With all the negatives surrounding Castro, and the visible displeasure the UDP Leader felt with respect to the Castro candidacy, his big 2012 victory came as a surprise to most Belizeans. The evidence suggests that Castro is a Vega loyalist. And Vega is a big man in the UDP.

So now, the return of Cordel Hyde to the PUP Lake Independence chairmanship is big news for the PUP in the Southside City, where his rising tide will lift all PUP boats. The Southside PUP boats are stuck in the mud since 2012, when the UDP won all six Southside seats, plus the semi-Southside Pickstock division. Plus, the UDP have been blowing out the PUP in Belize City Council elections from 2006 onwards.

The non-Southside area where the PUP will benefit from Cordel Hyde is Belize Rural Central, which has a Southside component in its two largest communities – Hattieville and Ladyville/Lord’s Bank. The PUP Rural Central area representative, Dolores Balderamos-Garcia, lost Hattieville in the last village council elections, a loss which would have seemed totally impossible back in the 1960s, when the Opposition National Independence Party (NIP) did not even dare to hold a public meeting in Hattieville, a community originally built hastily after Hurricane Hattie in 1961 to take in Belize City refugees.

Not only that, the UDP has unveiled a flashy new candidate, Beverly Castillo, to challenge Dolores in Rural Central. Coincidentally, Castillo is also a favorite and ally of Gaspar Vega’s, so she is guaranteed to enjoy campaign resources from now until 2017.

A history of Belize Rural Central is relevant.

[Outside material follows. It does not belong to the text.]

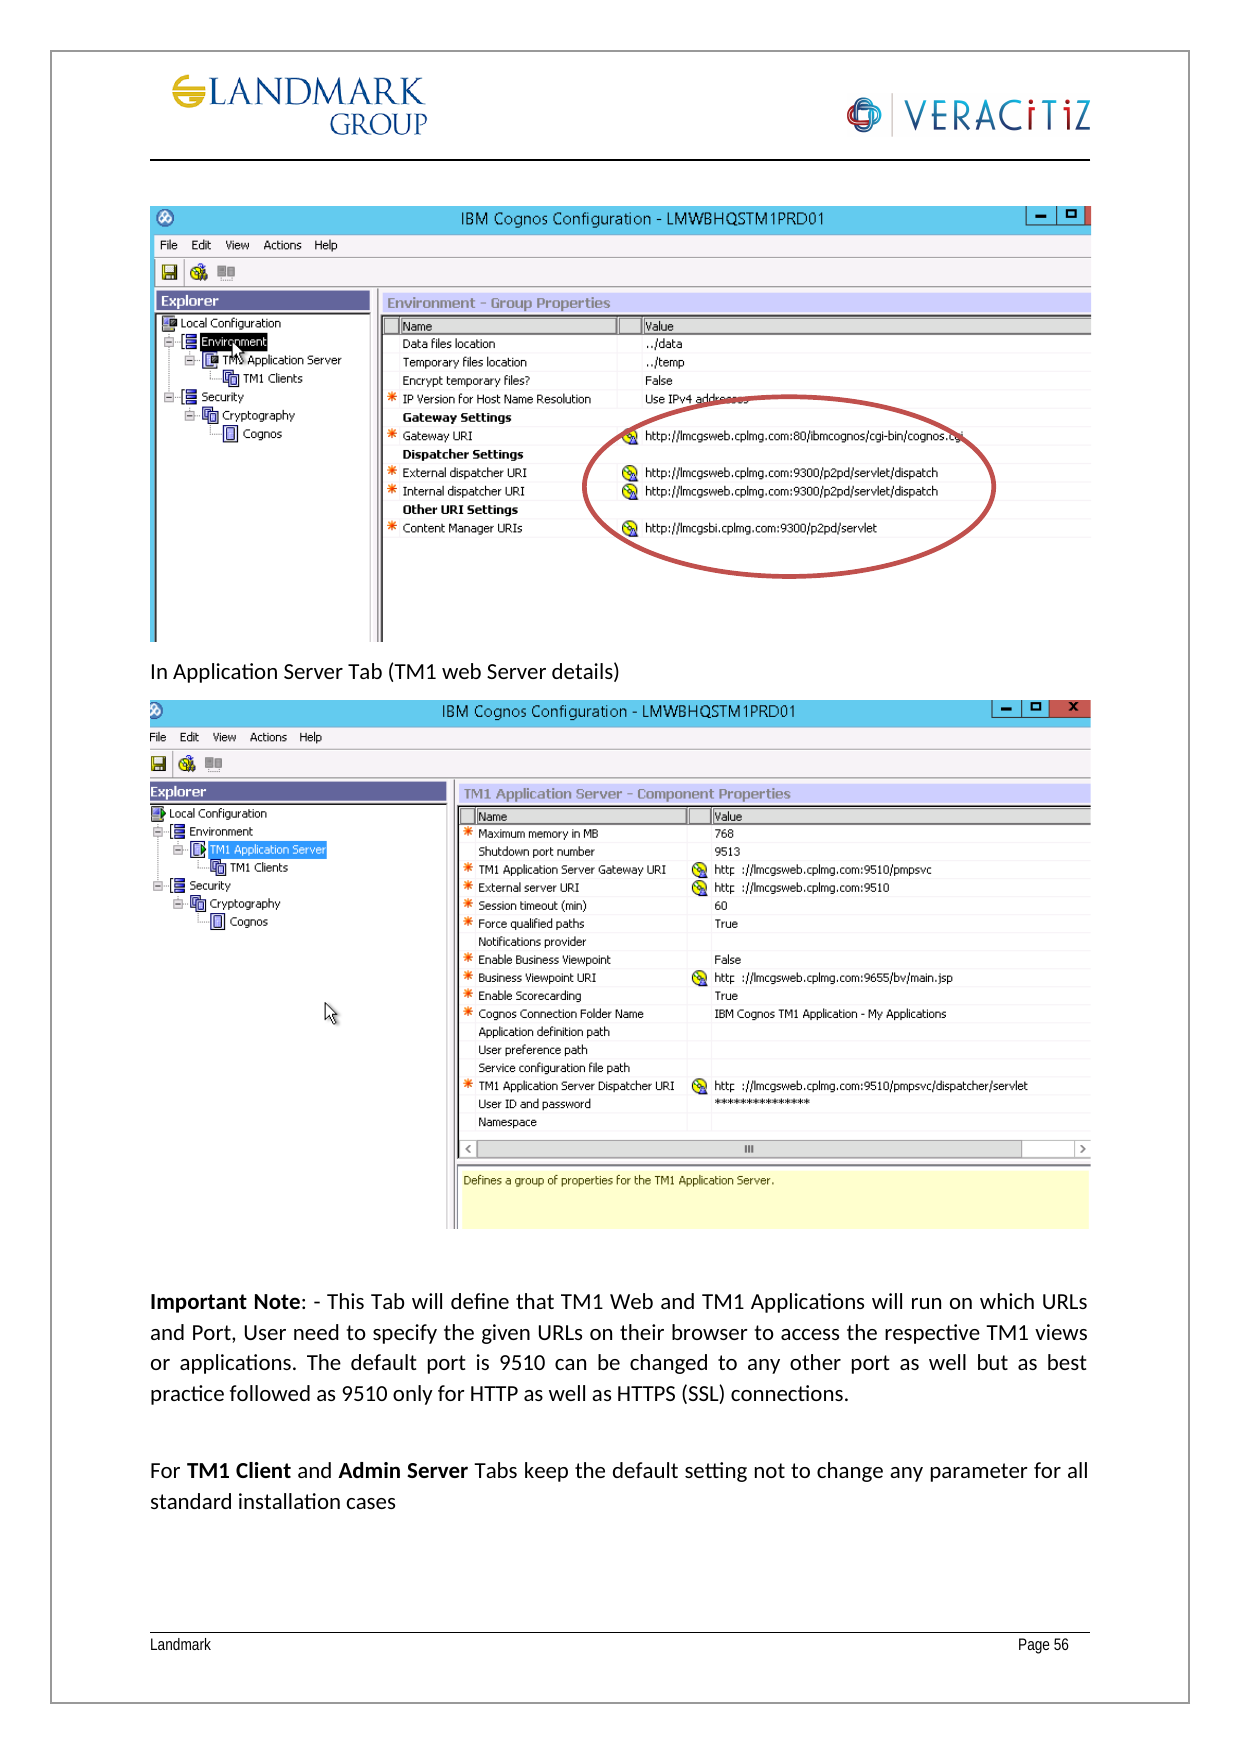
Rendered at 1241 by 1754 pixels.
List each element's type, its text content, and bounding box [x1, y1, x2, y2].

Following the 15-13 PUP victory in 1989, when there were still only 28 seats, the PUP decided to go to the odd number of seats – 29, to rule out any future possibility of ties in the number of House seats. It was originally Dolores who was supposed to be the PUP candidate in 1993. Her uncle, Rt. Hon. George C. Price, however, asked her to step aside so that Ralph Fonseca, who had lost badly to Dean Barrow in Queen’s Square in 1984, could be the Rural Central candidate for the PUP. Really, it was more an instruction than a request.

Ralph then entered Rural Central determined not to lose. His 1993 campaign was an unprecedented display of campaign goodies, and this was repeated for the 1998 and 2003 general election campaigns. There were so many gifts pouring into Rural Central that Ralph eventually did not feel the need to visit his constituents. The voters would go to see Mr. Fonseca’s son, Ralph, Jr., who was killed in a tragic traffic accident in 2007.

In arguably the most astounding general election result in Belize’s political history, a complete political unknown and perhaps nonentity, Michael Hutchinson, beat Ralph in 2008, The loss of Ralphie had hurt badly, but this result was also one more crazy example of how the “swing” can bring in candidates from the surging party who would not otherwise have had a ghost of a chance.

Dolores, as a result of the PUP catastrophe, got her opportunity to take over Belize Rural Central, and she succeeded in defeating Hutchinson in 2012. (Dolores had won for the PUP in Port Loyola in 1998, then lost the same seat in 2003.)

Beverly Castillo, however, is no Michael Hutchinson. The PUP malaise in Belize City’s Southside would have made Dolores’ attempt to defend her seat even more difficult. Cordel Hyde will be a problem for the UDP juggernaut on the Southside, but also in Belize Rural Central. This is how national campaign politics works.